Scientific classification
- Kingdom: Animalia
- Phylum: Arthropoda
- Clade: Pancrustacea
- Class: Insecta
- Order: Odonata
- Suborder: Zygoptera
- Family: Platystictidae
- Genus: Protosticta
- Species: P. gravelyi
- Binomial name: Protosticta gravelyi Laidlaw, 1915
- Synonyms: Protosticta stevensi Fraser, 1922;

= Protosticta gravelyi =

- Genus: Protosticta
- Species: gravelyi
- Authority: Laidlaw, 1915
- Conservation status: LC
- Synonyms: Protosticta stevensi Fraser, 1922

Species of damselfly

Protosticta gravelyi, the pied reedtail is a damselfly species in the family Platystictidae. It is endemic to Western Ghats in India. It is very widely distributed in hill streams of Western Ghats from Goa to Agasthyamala hills in Thirunelveli district of South India.

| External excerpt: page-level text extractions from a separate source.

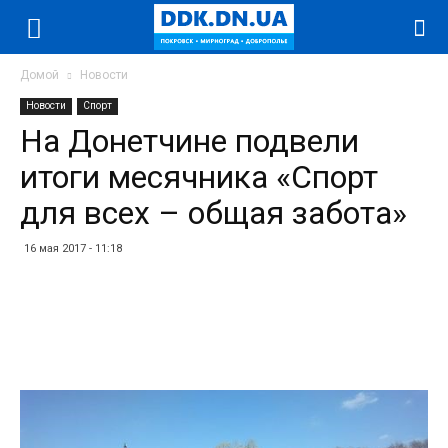
Домой
Новости
Новости
Спорт
На Донетчине подвели
итоги месячника «Спорт
для всех – общая забота»
16 мая 2017 - 11:18
Facebook
Twitter
Telegram
WhatsApp
Vibe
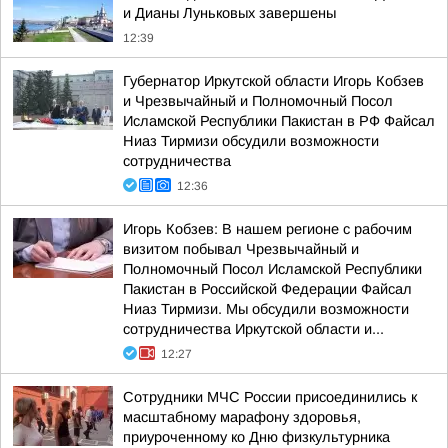
и Дианы Луньковых завершены
12:39
Губернатор Иркутской области Игорь Кобзев
и Чрезвычайный и Полномочный Посол
Исламской Республики Пакистан в РФ Файсал
Ниаз Тирмизи обсудили возможности
сотрудничества
12:36
Игорь Кобзев: В нашем регионе с рабочим
визитом побывал Чрезвычайный и
Полномочный Посол Исламской Республики
Пакистан в Российской Федерации Файсал
Ниаз Тирмизи. Мы обсудили возможности
сотрудничества Иркутской области и...
12:27
Сотрудники МЧС России присоединились к
масштабному марафону здоровья,
приуроченному ко Дню физкультурника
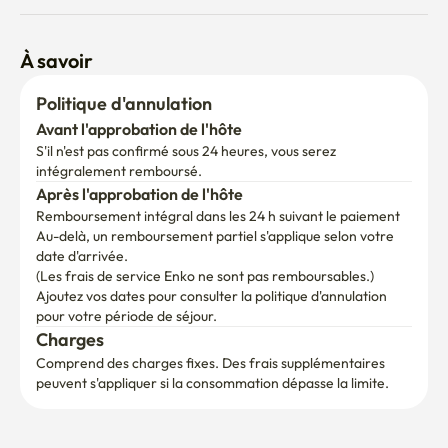
À savoir
Politique d'annulation
Avant l'approbation de l'hôte
S'il n'est pas confirmé sous 24 heures, vous serez 
intégralement remboursé.
Après l'approbation de l'hôte
Remboursement intégral dans les 24 h suivant le paiement
Au-delà, un remboursement partiel s'applique selon votre 
date d'arrivée.

(Les frais de service Enko ne sont pas remboursables.)
Ajoutez vos dates pour consulter la politique d'annulation 
pour votre période de séjour.
Charges
Comprend des charges fixes. Des frais supplémentaires 
peuvent s'appliquer si la consommation dépasse la limite.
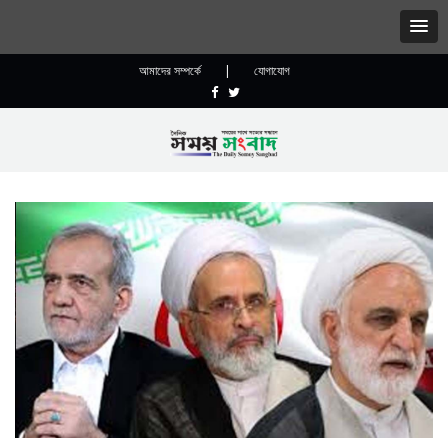
আমাদের সম্পর্কে
|
যোগাযোগ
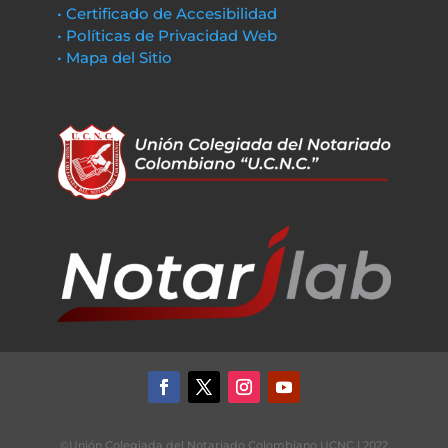
• Certificado de Accesibilidad
• Políticas de Privacidad Web
• Mapa del Sitio
©Unión Colegiada del Notariado Colombiano UCNC | 2022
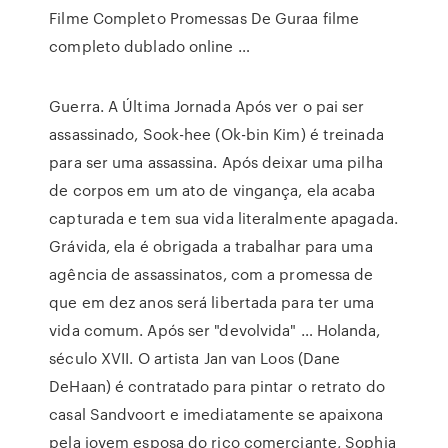
Filme Completo Promessas De Guraa filme
completo dublado online …
Guerra. A Última Jornada Após ver o pai ser
assassinado, Sook-hee (Ok-bin Kim) é treinada
para ser uma assassina. Após deixar uma pilha
de corpos em um ato de vingança, ela acaba
capturada e tem sua vida literalmente apagada.
Grávida, ela é obrigada a trabalhar para uma
agência de assassinatos, com a promessa de
que em dez anos será libertada para ter uma
vida comum. Após ser "devolvida" … Holanda,
século XVII. O artista Jan van Loos (Dane
DeHaan) é contratado para pintar o retrato do
casal Sandvoort e imediatamente se apaixona
pela jovem esposa do rico comerciante, Sophia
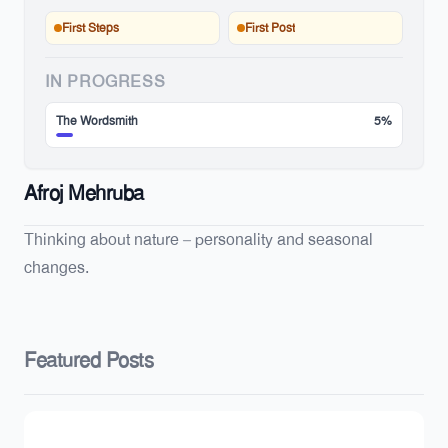
First Steps
First Post
IN PROGRESS
The Wordsmith
5%
Afroj Mehruba
Thinking about nature – personality and seasonal
changes.
Featured Posts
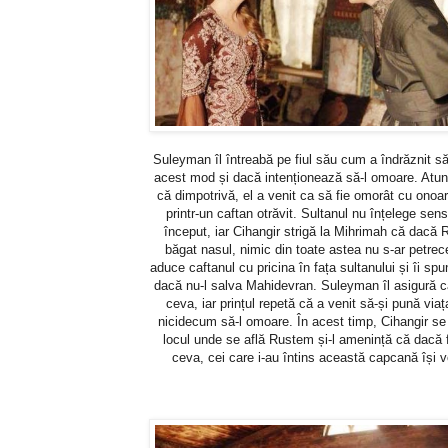
Suleyman îl întreabă pe fiul său cum a îndrăznit să
acest mod și dacă intenționează să-l omoare. Atun
că dimpotrivă, el a venit ca să fie omorât cu onoa
printr-un caftan otrăvit. Sultanul nu înțelege sens
început, iar Cihangir strigă la Mihrimah că dacă R
băgat nasul, nimic din toate astea nu s-ar petr
aduce caftanul cu pricina în fața sultanului și îi spu
dacă nu-l salva Mahidevran. Suleyman îl asigură c
ceva, iar prințul repetă că a venit să-și pună viața
nicidecum să-l omoare. În acest timp, Cihangir se
locul unde se află Rustem și-l amenință că dacă f
ceva, cei care i-au întins această capcană își v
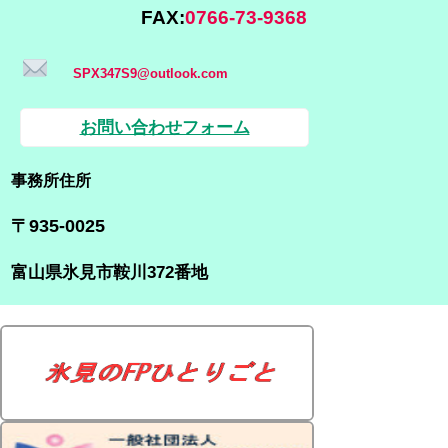
FAX:
0766-73-9368
SPX347S9@outlook.com
お問い合わせフォーム
事務所住所
〒935-0025
富山県氷見市鞍川372番地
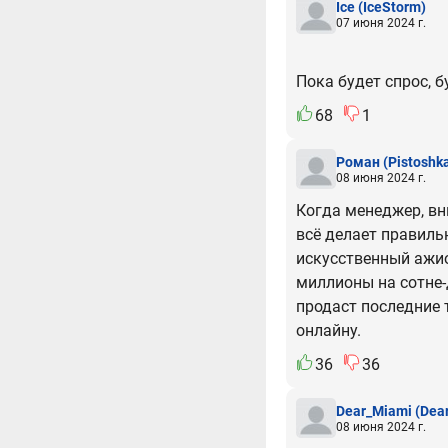
Ice
(IceStorm)
07 июня 2024 г.
Пока будет спрос, 
68
1
Роман
(Pistoshk
08 июня 2024 г.
Когда менеджер, вню
всё делает правиль
искусственный ажио
миллионы на сотне-
продаст последние 
онлайну.
36
36
Dear_Miami
(Dea
08 июня 2024 г.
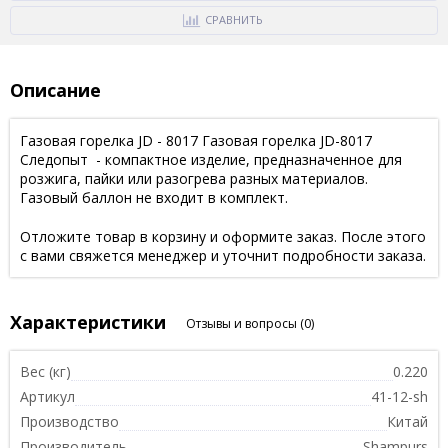
СРАВНИТЬ
Описание
Газовая горелка JD - 8017 Газовая горелка JD-8017
Следопыт - компактное изделие, предназначенное для
розжига, пайки или разогрева разных материалов.
Газовый баллон не входит в комплект.
Отложите товар в корзину и оформите заказ. После этого
с вами свяжется менеджер и уточнит подробности заказа.
Характеристики
Отзывы и вопросы
(0)
Вес (кг)
0.220
Артикул
41-12-sh
Производство
Китай
Производитель
Shampurs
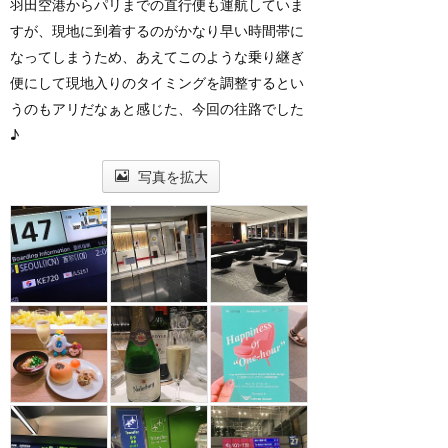
羽田空港からパリまでの直行便も運航していま
すが、現地に到着するのがかなり早い時間帯に
なってしまうため、あえてこのような乗り継ぎ
便にして現地入りのタイミングを調整するとい
うのもアリだなぁと感じた、今回の往路でした
♪
写真を拡大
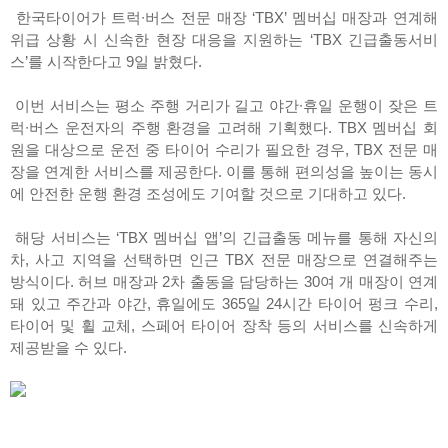
한국타이어가 트럭∙버스 전문 매장 ‘TBX’ 멤버십 매장과 연계해
위급 상황 시 신속한 현장 대응을 지원하는 ‘TBX 긴급출동서비
스’를 시작한다고 9일 밝혔다.
이번 서비스는 평소 주행 거리가 길고 야간∙휴일 운행이 잦은 트
럭∙버스 운전자의 주행 환경을 고려해 기획했다. TBX 멤버십 회
원을 대상으로 운전 중 타이어 수리가 필요한 경우, TBX 전문 매
장을 연계한 서비스를 제공한다. 이를 통해 편의성을 높이는 동시
에 안전한 운행 환경 조성에도 기여할 것으로 기대하고 있다.
해당 서비스는 ‘TBX 멤버십 앱’의 긴급출동 메뉴를 통해 자신의
차, 사고 지역을 선택하면 인근 TBX 전문 매장으로 연결해주는
방식이다. 허브 매장과 2차 출동을 담당하는 30여 개 매장이 연계
돼 있고 주간과 야간, 휴일에도 365일 24시간 타이어 펑크 수리,
타이어 및 휠 교체, 스페어 타이어 장착 등의 서비스를 신속하게
제공받을 수 있다.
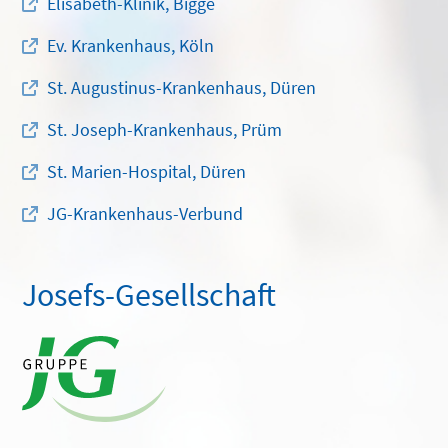
Elisabeth-Klinik, Bigge
Ev. Krankenhaus, Köln
St. Augustinus-Krankenhaus, Düren
St. Joseph-Krankenhaus, Prüm
St. Marien-Hospital, Düren
JG-Krankenhaus-Verbund
Josefs-Gesellschaft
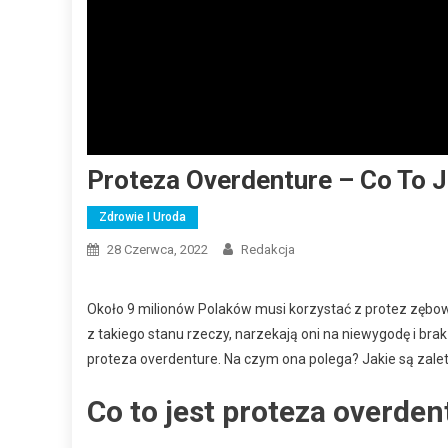
Proteza Overdenture – Co To 
Zdrowie I Uroda
28 Czerwca, 2022
Redakcja
Około 9 milionów Polaków musi korzystać z protez zębow
z takiego stanu rzeczy, narzekają oni na niewygodę i bra
proteza overdenture. Na czym ona polega? Jakie są zale
Co to jest proteza overden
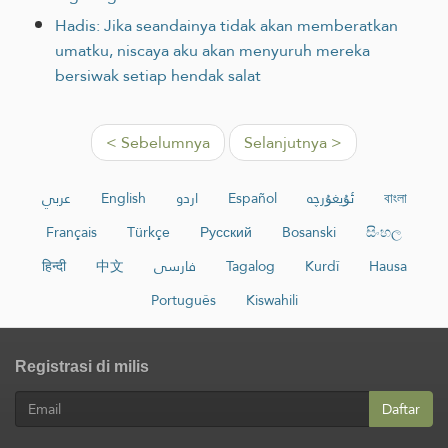
Hadis: Jika seandainya tidak akan memberatkan
umatku, niscaya aku akan menyuruh mereka
bersiwak setiap hendak salat
< Sebelumnya
Selanjutnya >
عربي
English
اردو
Español
ئۇيغۇرچە
বাংলা
Français
Türkçe
Русский
Bosanski
සිංහල
हिन्दी
中文
فارسی
Tagalog
Kurdî
Hausa
Português
Kiswahili
Registrasi di milis
Daftar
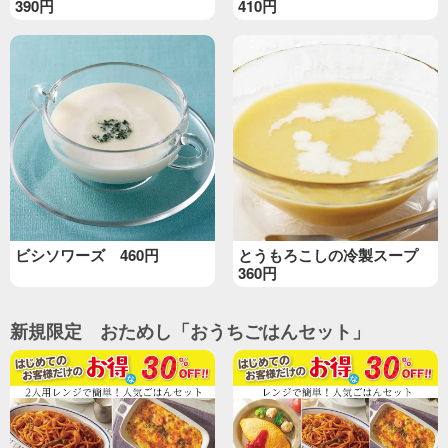
390円
410円
ビシソワーズ 460円
とうもろこしの冷製スープ
360円
新規限定 おためし「おうちごはんセット」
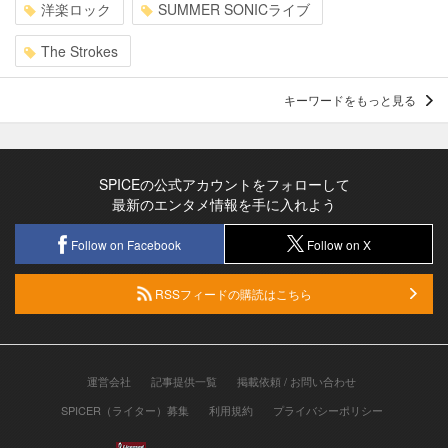
洋楽ロック
SUMMER SONICライブ
The Strokes
キーワードをもっと見る
SPICEの公式アカウントをフォローして
最新のエンタメ情報を手に入れよう
Follow on Facebook
Follow on X
RSSフィードの購読はこちら
運営会社
記事提供一覧
掲載依頼 / お問い合わせ
SPICER（ライター）募集
利用規約
プライバシーポリシー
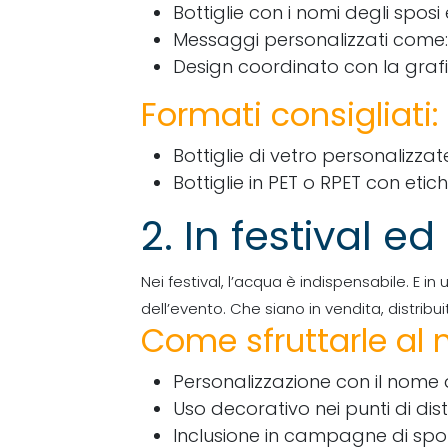
Bottiglie con i nomi degli spos
Messaggi personalizzati come: 
Design coordinato con la grafi
Formati consigliati:
Bottiglie di vetro personalizzat
Bottiglie in PET o RPET con etic
2. In festival ed
Nei festival, l’acqua è indispensabile. E i
dell’evento. Che siano in vendita, distrib
Come sfruttarle al 
Personalizzazione con il nome de
Uso decorativo nei punti di dis
Inclusione in campagne di spo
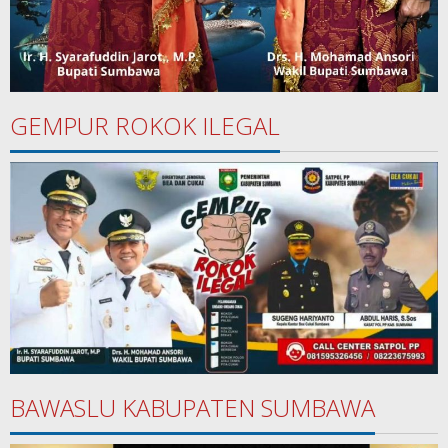
GEMPUR ROKOK ILEGAL
BAWASLU KABUPATEN SUMBAWA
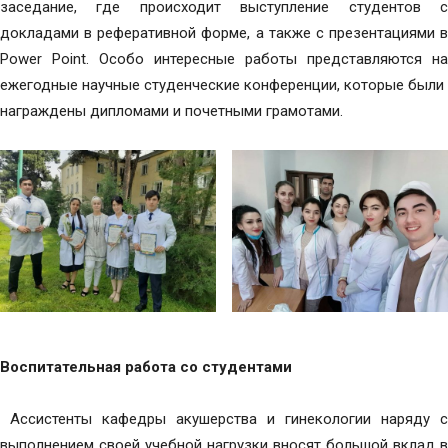
заседание, где происходит выступление студентов с
докладами в реферативной форме, а также с презентациями в
Power Point. Особо интересные работы представляются на
ежегодные научные студенческие конференции, которые были
награждены дипломами и почетными грамотами.
Воспитательная работа со студентами
Ассистенты кафедры акушерства и гинекологии наряду с
выполнением своей учебной нагрузки вносят большой вклад в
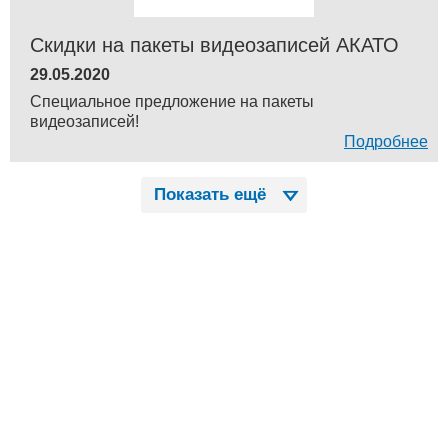
Скидки на пакеты видеозаписей АКАТО
29.05.2020
Специальное предложение на пакеты
видеозаписей!
Подробнее
Показать ещё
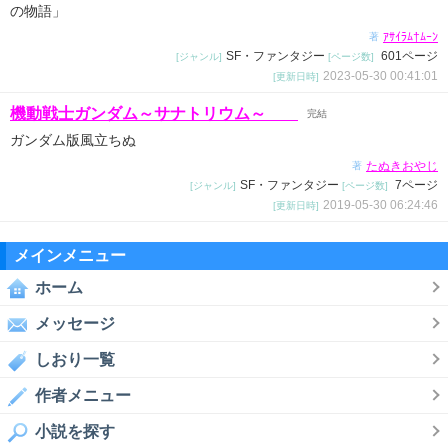
の物語」
ｱｻｲﾗﾑ†ﾑｰﾝ
著
SF・ファンタジー
601ページ
[ジャンル]
[ページ数]
2023-05-30 00:41:01
[更新日時]
機動戦士ガンダム～サナトリウム～
完結
ガンダム版風立ちぬ
たぬきおやじ
著
SF・ファンタジー
7ページ
[ジャンル]
[ページ数]
2019-05-30 06:24:46
[更新日時]
メインメニュー
ホーム
メッセージ
しおり一覧
作者メニュー
小説を探す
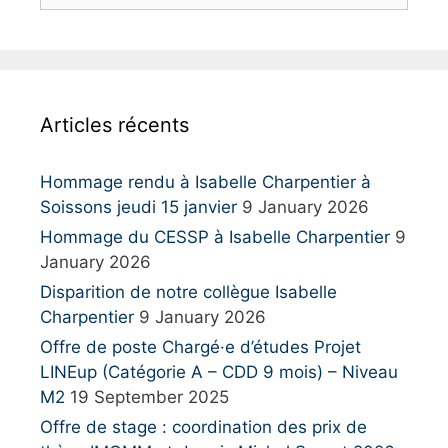
e
a
r
c
h
Articles récents
f
o
r
Hommage rendu à Isabelle Charpentier à
:
Soissons jeudi 15 janvier
9 January 2026
Hommage du CESSP à Isabelle Charpentier
9
January 2026
Disparition de notre collègue Isabelle
Charpentier
9 January 2026
Offre de poste Chargé·e d’études Projet
LINEup (Catégorie A – CDD 9 mois) – Niveau
M2
19 September 2025
Offre de stage : coordination des prix de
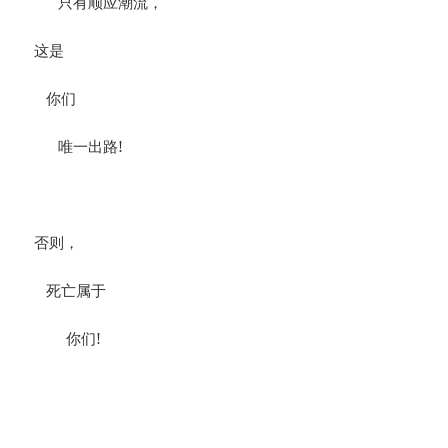
只有顺应潮流，
这是
你们
唯一出路!
否则，
死亡属于
你们!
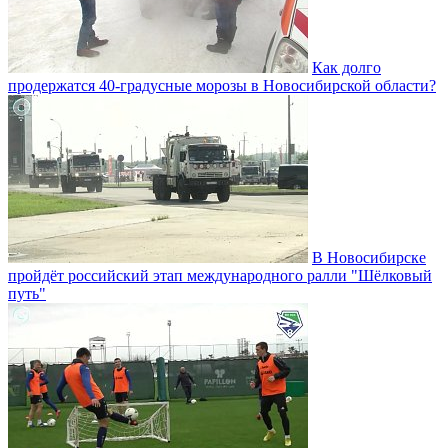
Как долго
продержатся 40-градусные морозы в Новосибирской области?
В Новосибирске
пройдёт российский этап международного ралли "Шёлковый
путь"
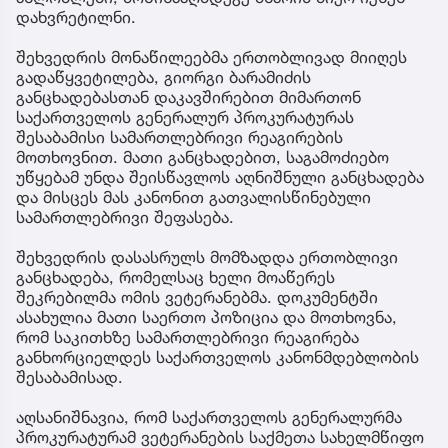
დახვრეტილნი.
შეხვედრის მონაწილეებმა ერთობლივად მიიღეს
გადაწყვეტილება, გიორგი ბარამიძის
განცხადებასთან დაკავშირებით მიმართონ
საქართველოს გენერალურ პროკურატურას
შესაბამისი სამართლებრივი რეაგირების
მოთხოვნით. მათი განცხადებით, საგამოძიებო
უწყებამ უნდა შეისწავლოს აღნიშნული განცხადება
და მისცეს მას კანონით გათვალისწინებული
სამართლებრივი შეფასება.
შეხვედრის დასასრულს მომზადდა ერთობლივი
განცხადება, რომელსაც ხელი მოაწერეს
შეკრებილმა ომის ვეტერანებმა. დოკუმენტში
ასახულია მათი საერთო პოზიცია და მოთხოვნა,
რომ საკითხზე სამართლებრივი რეაგირება
განხორციელდეს საქართველოს კანონმდებლობის
შესაბამისად.
აღსანიშნავია, რომ საქართველოს გენერალურმა
პროკურატურამ ვეტერანების საქმეთა სახელმწიფო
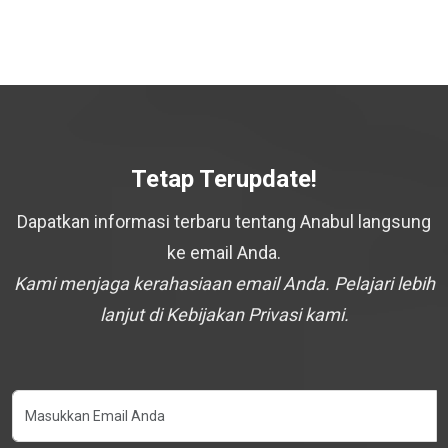
Tetap Terupdate!
Dapatkan informasi terbaru tentang Anabul langsung
ke email Anda.
Kami menjaga kerahasiaan email Anda. Pelajari lebih
lanjut di Kebijakan Privasi kami.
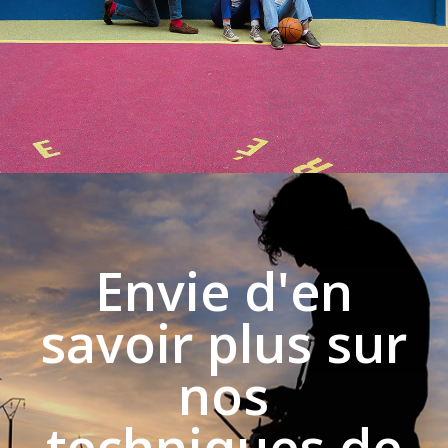
Envie d'en
savoir plus sur
nos
techniques de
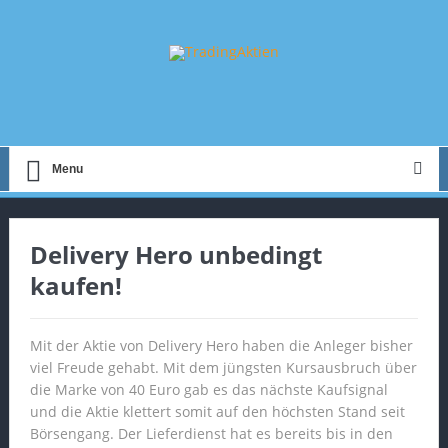
Menu
Delivery Hero unbedingt
kaufen!
Mit der Aktie von Delivery Hero haben die Anleger bisher
viel Freude gehabt. Mit dem jüngsten Kursausbruch über
die Marke von 40 Euro gab es das nächste Kaufsignal
und die Aktie klettert somit auf den höchsten Stand seit
Börsengang. Der Lieferdienst hat es bereits bis in den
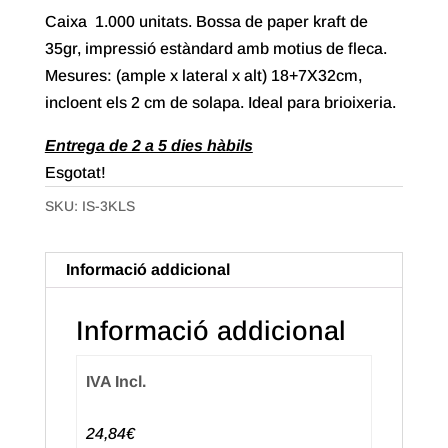
Caixa 1.000 unitats. Bossa de paper kraft de
35gr, impressió estàndard amb motius de fleca.
Mesures: (ample x lateral x alt) 18+7X32cm,
incloent els 2 cm de solapa. Ideal para brioixeria.
Entrega de 2 a 5 dies hàbils
Esgotat!
SKU:
IS-3KLS
Informació addicional
Informació addicional
IVA Incl.
24,84€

==Description and habitat==
It is a large slender damselfly with bottle-green eyes. Its thorax is glossy black, marked with a broad, creamy-white stripe on each side. There is a similar stripe on the posterior part of metepimeron. Abdomen is black, marked with white and blue. Segments 1 and 2 are white laterally. Segment 3 is with a narrow basal annule. Segments 4 to 7 are with broad basal annules. Segment 8 is with its basal half turquoise-blue and segments 9 and 10 are unmarked. Anal appendages are black. Female is very similar to the male, but shorter and more robustly built.

It is usually found in first and second order streams with good riparian forest cover. Adults fly very low and rest in riparian vegetation.